Acara yang berlangsung hangat dan interaktif tersebut menjadi ruang dialog terbuka antara orang tua dan pendidik dalam menyamakan persepsi tentang pola asuh, stimulasi perkembangan anak, serta pentingnya pendidikan karakter sejak usia dini. Para peserta terlihat antusias mengikuti sesi materi, diskusi kelompok, hingga tanya jawab bersama narasumber.
Ketua Pokja PAUD Simalungun dalam sambutannya menegaskan bahwa pendidikan anak usia dini tidak bisa berjalan optimal tanpa dukungan penuh dari keluarga. “Sekolah dan orang tua harus berjalan seiring. Anak menghabiskan lebih banyak waktu di rumah, sehingga pola asuh yang tepat akan memperkuat nilai-nilai yang ditanamkan di sekolah,” ujarnya.
Dalam kegiatan tersebut, narasumber memaparkan berbagai materi, mulai dari pentingnya komunikasi positif dengan anak, penguatan karakter melalui keteladanan, hingga strategi membangun kebiasaan belajar yang menyenangkan di rumah. Selain itu, peserta juga diberikan pemahaman mengenai tantangan pengasuhan di era digital serta cara bijak mendampingi anak dalam penggunaan gawai.

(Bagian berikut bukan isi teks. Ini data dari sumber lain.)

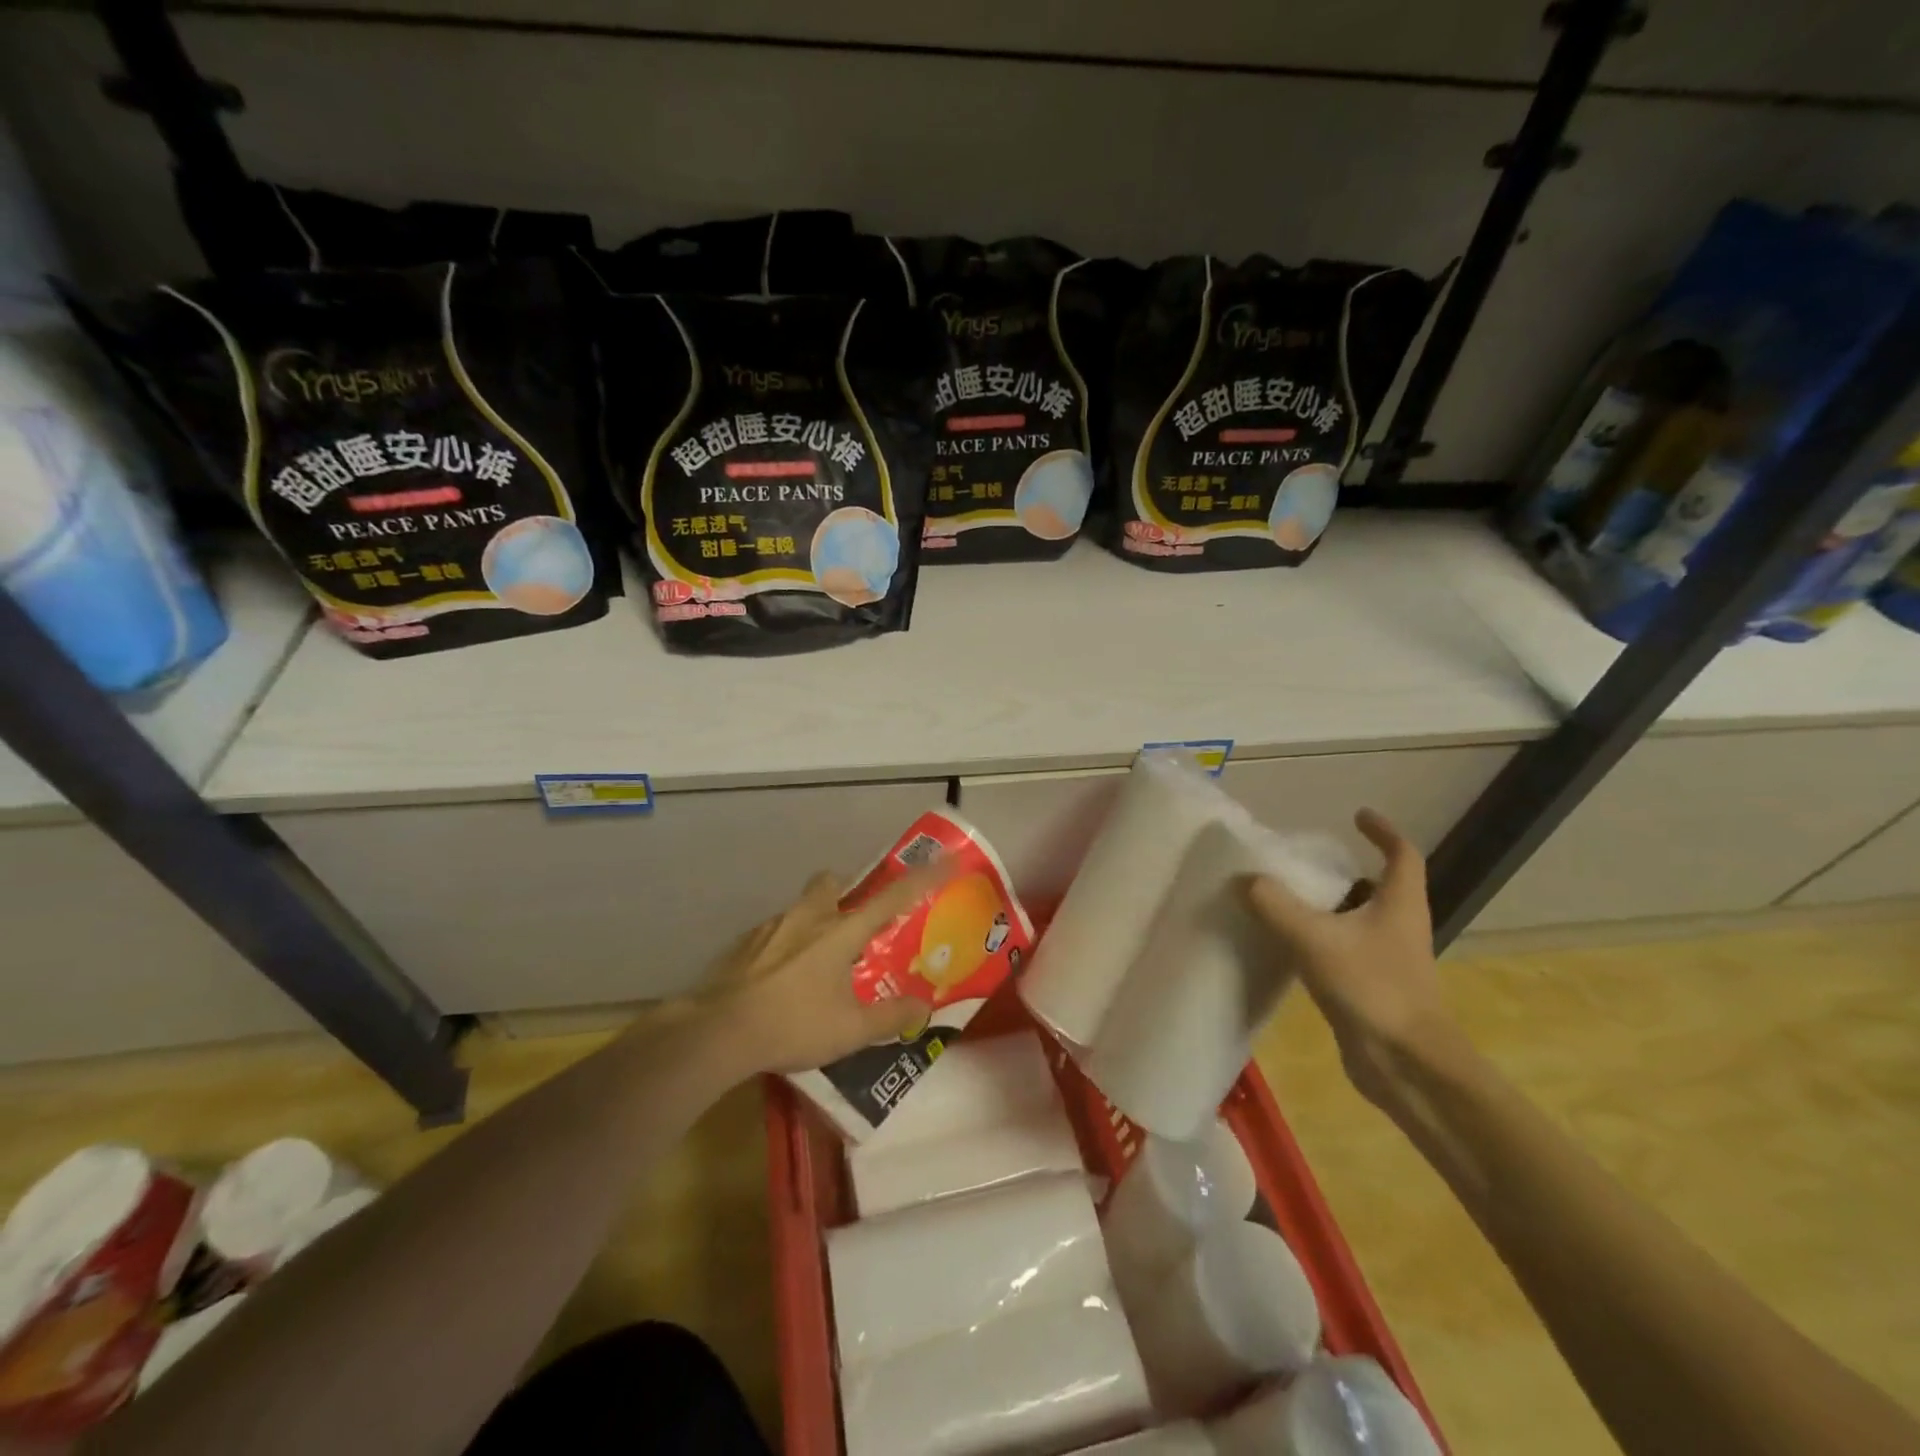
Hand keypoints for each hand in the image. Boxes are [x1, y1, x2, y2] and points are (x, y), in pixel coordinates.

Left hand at [706, 866, 945, 1075]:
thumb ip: (890, 1018)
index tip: (947, 860)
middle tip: (855, 919)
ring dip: (814, 920)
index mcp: (841, 932)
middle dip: (847, 889)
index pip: (893, 897)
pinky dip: (785, 945)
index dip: (924, 878)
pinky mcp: (744, 943)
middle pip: (832, 882)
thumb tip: (923, 1009)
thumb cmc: (792, 1025)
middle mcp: (808, 918)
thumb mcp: (850, 1031)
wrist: (716, 1031)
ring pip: (801, 907)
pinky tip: (781, 978)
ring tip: (817, 960)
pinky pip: (774, 932)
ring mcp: (772, 927)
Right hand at [1246, 809, 1465, 1108]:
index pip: (1402, 854)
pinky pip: (1343, 950)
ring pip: (1358, 920)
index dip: (1383, 832)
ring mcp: (1388, 960)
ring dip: (1328, 906)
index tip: (1358, 816)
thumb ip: (1276, 905)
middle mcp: (1400, 927)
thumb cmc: (1372, 989)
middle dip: (1346, 870)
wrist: (1407, 1066)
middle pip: (1379, 887)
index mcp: (1400, 904)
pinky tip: (1286, 944)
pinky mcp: (1372, 988)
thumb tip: (1245, 879)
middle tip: (1305, 861)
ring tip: (1285, 896)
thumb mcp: (1315, 939)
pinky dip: (1318, 939)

Salah satu orang tua peserta mengungkapkan bahwa kegiatan ini sangat bermanfaat karena memberikan wawasan praktis yang dapat langsung diterapkan dalam kehidupan sehari-hari. “Kami jadi lebih memahami bagaimana mendampingi anak dengan sabar dan konsisten, serta pentingnya bekerja sama dengan guru,” katanya.

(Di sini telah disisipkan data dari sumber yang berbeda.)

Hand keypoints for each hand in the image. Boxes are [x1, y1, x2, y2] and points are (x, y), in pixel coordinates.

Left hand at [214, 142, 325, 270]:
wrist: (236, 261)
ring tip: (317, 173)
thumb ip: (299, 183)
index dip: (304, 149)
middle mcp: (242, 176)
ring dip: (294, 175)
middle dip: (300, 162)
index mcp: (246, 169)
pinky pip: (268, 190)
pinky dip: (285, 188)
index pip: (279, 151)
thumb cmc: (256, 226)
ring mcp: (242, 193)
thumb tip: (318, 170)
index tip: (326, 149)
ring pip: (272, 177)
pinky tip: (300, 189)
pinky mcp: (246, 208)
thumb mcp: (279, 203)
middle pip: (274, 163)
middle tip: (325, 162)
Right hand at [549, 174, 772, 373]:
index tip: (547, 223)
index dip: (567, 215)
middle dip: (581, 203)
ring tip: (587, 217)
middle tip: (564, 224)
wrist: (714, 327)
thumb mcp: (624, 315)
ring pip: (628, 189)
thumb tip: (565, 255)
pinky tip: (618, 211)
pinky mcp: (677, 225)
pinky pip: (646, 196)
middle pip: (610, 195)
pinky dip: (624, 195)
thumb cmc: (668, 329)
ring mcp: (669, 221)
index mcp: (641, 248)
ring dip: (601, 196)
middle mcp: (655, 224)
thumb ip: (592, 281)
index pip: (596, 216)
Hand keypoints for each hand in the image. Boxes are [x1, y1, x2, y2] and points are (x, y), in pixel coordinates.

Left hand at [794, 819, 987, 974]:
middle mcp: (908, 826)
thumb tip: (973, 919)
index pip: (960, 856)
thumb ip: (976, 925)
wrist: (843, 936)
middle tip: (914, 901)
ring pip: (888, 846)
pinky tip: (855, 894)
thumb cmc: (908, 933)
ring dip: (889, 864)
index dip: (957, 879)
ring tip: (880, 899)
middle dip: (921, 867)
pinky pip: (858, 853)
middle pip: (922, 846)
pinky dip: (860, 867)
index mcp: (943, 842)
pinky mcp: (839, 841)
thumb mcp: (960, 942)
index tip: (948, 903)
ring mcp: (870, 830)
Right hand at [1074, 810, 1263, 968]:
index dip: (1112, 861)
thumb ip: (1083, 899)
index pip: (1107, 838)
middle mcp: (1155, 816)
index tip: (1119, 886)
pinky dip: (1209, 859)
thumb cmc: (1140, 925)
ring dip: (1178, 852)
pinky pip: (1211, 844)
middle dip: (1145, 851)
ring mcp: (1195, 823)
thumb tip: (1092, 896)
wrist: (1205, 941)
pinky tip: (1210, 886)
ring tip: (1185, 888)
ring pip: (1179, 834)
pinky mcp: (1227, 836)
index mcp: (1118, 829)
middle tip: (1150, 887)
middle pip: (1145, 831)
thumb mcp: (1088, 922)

Melalui Parenting Education ini, Pokja PAUD Simalungun berharap tercipta sinergi yang berkelanjutan antara sekolah dan keluarga. Kolaborasi yang kuat diyakini menjadi fondasi utama dalam membentuk generasi emas Simalungun yang tidak hanya unggul secara akademik, tetapi juga memiliki karakter mulia, kemandirian, serta kepedulian sosial.

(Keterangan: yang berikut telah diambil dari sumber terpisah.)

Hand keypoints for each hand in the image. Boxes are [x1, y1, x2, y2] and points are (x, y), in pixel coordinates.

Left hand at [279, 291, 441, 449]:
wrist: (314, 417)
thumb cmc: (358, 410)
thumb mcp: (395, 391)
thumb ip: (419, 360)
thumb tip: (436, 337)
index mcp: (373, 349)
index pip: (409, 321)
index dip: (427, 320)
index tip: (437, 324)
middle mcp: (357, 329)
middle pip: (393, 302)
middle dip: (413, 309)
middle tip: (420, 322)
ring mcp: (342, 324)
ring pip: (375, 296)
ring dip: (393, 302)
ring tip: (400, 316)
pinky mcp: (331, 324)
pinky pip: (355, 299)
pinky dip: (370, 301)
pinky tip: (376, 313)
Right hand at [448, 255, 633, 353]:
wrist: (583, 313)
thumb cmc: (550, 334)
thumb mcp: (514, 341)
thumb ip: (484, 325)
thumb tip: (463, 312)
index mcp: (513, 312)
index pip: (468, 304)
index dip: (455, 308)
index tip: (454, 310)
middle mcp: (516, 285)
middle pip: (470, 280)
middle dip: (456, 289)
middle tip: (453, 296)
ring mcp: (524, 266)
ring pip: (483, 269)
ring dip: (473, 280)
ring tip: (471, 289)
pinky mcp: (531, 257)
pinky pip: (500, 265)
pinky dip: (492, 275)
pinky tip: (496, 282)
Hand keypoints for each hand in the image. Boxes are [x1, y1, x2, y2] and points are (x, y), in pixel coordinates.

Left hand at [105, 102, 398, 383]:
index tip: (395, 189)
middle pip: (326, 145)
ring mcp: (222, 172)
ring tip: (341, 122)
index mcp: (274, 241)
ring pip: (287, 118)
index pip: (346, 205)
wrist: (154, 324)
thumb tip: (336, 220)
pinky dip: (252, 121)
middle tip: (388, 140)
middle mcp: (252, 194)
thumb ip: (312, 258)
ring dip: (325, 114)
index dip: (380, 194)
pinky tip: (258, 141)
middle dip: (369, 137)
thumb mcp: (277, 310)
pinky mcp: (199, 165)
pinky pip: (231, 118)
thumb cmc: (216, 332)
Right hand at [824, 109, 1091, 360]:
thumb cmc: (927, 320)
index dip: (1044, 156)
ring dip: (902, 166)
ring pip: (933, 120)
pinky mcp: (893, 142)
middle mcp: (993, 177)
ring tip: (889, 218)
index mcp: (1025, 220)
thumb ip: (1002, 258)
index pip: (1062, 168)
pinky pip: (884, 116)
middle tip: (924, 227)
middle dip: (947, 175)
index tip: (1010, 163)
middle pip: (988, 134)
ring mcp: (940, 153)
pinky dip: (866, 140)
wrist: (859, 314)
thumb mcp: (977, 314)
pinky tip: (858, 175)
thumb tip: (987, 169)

Kegiatan ini menjadi bukti nyata komitmen bersama dalam meningkatkan kualitas pendidikan anak usia dini di Simalungun. Dengan semangat gotong royong dan kebersamaan, diharapkan lahir generasi masa depan yang siap menghadapi tantangan zaman tanpa kehilangan nilai-nilai luhur budaya dan moral.